From the sphere, above and below, ran two little pipes, which ended with two taps facing in opposite directions. On closer observation, you could see that the two handles holding the sphere to the round level were also pipes, which below were fixed to the basin, and above penetrated the interior of the sphere.

“The basin is filled with water. Now we’ll heat this water,” Ardzrouni said, and again he started a great fire. They had to wait a few minutes before the water came to a boil, then a hissing was heard, faint at first, then louder, and the sphere began to revolve around its supports, while from the taps came puffs of steam. The sphere turned for a little while, then its impetus seemed to weaken, and Ardzrouni hastened to seal the little faucets with a kind of soft clay. He said: “Here again the principle is simple. The water boiling in the basin is transformed into steam. The steam rises in the sphere, but, emerging violently from opposite directions, it imposes on it a rotary motion.”

“And what miracle does it pretend to be?” Baudolino asked.

“It doesn’t pretend anything, but it demonstrates a great truth: namely, it allows us to see the existence of the vacuum.”

Just imagine Boron then.
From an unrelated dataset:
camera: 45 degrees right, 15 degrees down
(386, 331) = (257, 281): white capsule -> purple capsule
Hearing the vacuum mentioned, he became suspicious at once and asked how this hydraulic toy proved that the vacuum exists. “It’s simple,” Ardzrouni said. “The water in the basin becomes steam and fills the sphere, the steam escapes the sphere making it rotate; when the sphere looks as if it will stop, it’s a sign that it has no more steam, so you close the taps. And then what remains in the basin and in the sphere?
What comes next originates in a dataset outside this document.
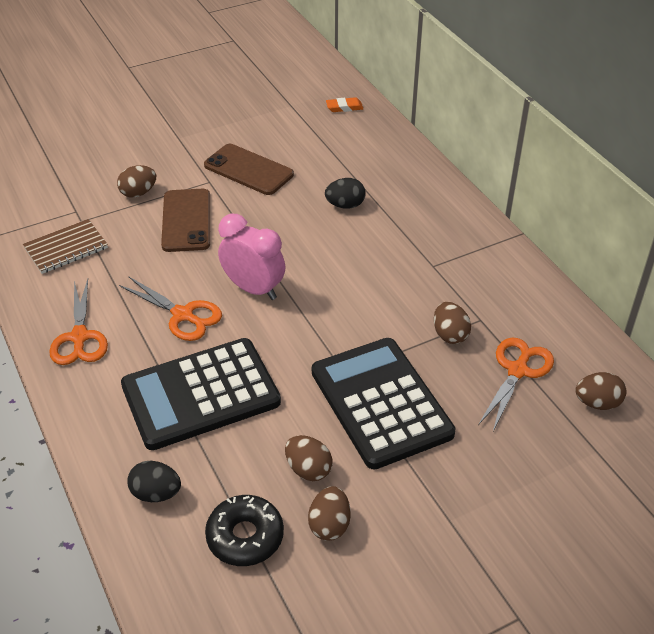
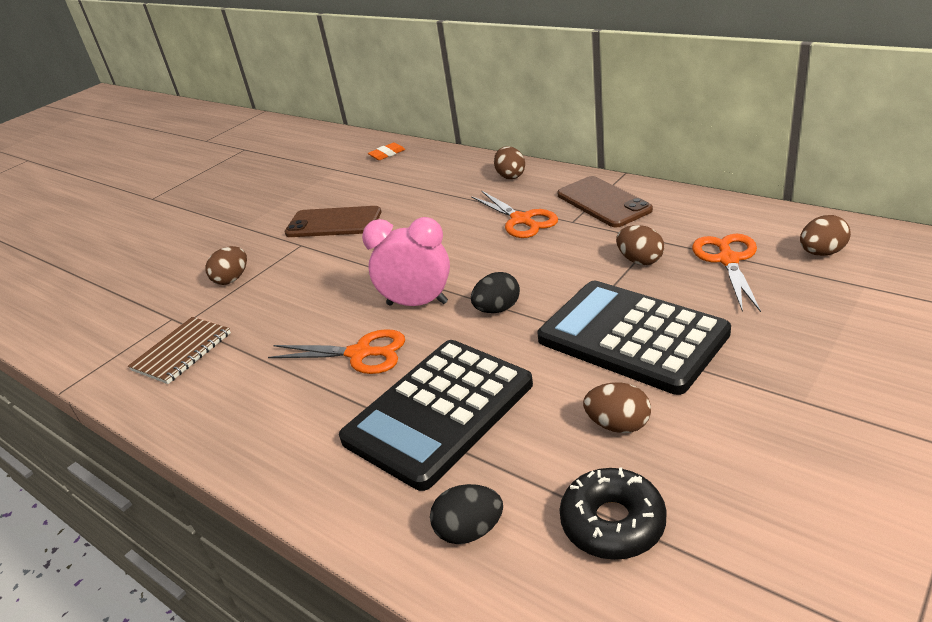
camera: 20 degrees left, 10 degrees down
(79, 337) = (255, 421): orange scissors -> orange scissors (521, 220)
(186, 220) = (301, 280): brown phone -> brown phone (603, 202)
(329, 525) = (692, 465): brown egg -> brown egg (510, 176)
(345, 205) = (450, 212): black egg -> black egg (497, 309)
Nothing: that is to say, the vacuum.” “I’d really like to see it,” Boron said.

“To see it, you’d have to open the sphere, and then air would immediately enter. However, there is a place where you can stand and sense the presence of the vacuum. But you are aware of it only briefly, because, for lack of air, you will die of suffocation.”
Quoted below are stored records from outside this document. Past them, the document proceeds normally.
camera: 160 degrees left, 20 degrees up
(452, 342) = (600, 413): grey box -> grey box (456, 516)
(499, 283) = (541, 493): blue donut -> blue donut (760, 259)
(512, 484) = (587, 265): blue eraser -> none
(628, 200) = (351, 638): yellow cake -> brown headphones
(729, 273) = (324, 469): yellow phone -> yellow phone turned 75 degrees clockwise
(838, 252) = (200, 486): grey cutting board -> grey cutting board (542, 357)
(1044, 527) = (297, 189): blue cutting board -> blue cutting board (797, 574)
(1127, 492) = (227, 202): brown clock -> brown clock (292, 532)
“And where is this place?”

“It’s a room above us. Now I’ll show you how I can create a vacuum in that room.” He held up the torch and showed us another machine that till then had remained in the shadows. It was far more complex than the two previous ones, because it had, so to speak, its viscera exposed. There was an enormous alabaster cylinder, which showed in its interior the dark shadow of another cylindrical body that occupied half of it, while half protruded, its upper part bolted to a kind of enormous handle that could be operated by a man’s two hands, as if it were a lever.

Ardzrouni operated that lever, and the inner cylinder was seen to move first up, then down, until it completely occupied the exterior cylinder. To the upper part of the alabaster cylinder a great tube was attached, made of pieces of animal bladders, carefully sewn together. This tube was finally swallowed by the ceiling. On the lower part,
at the base of the cylinder, a hole opened.

“Now then,” Ardzrouni explained, “here we have no water. Only air.

When the inner cylinder is lowered, it compresses the air contained in the alabaster cylinder, expelling it through the hole at the base. When the lever raises it, the cylinder operates a lid that blocks the hole on the inside, so that air that has left the alabaster cylinder cannot reenter. When the inner cylinder is raised completely, it operates another lid that allows air to enter through the tube you can see; it comes from the room I have told you about.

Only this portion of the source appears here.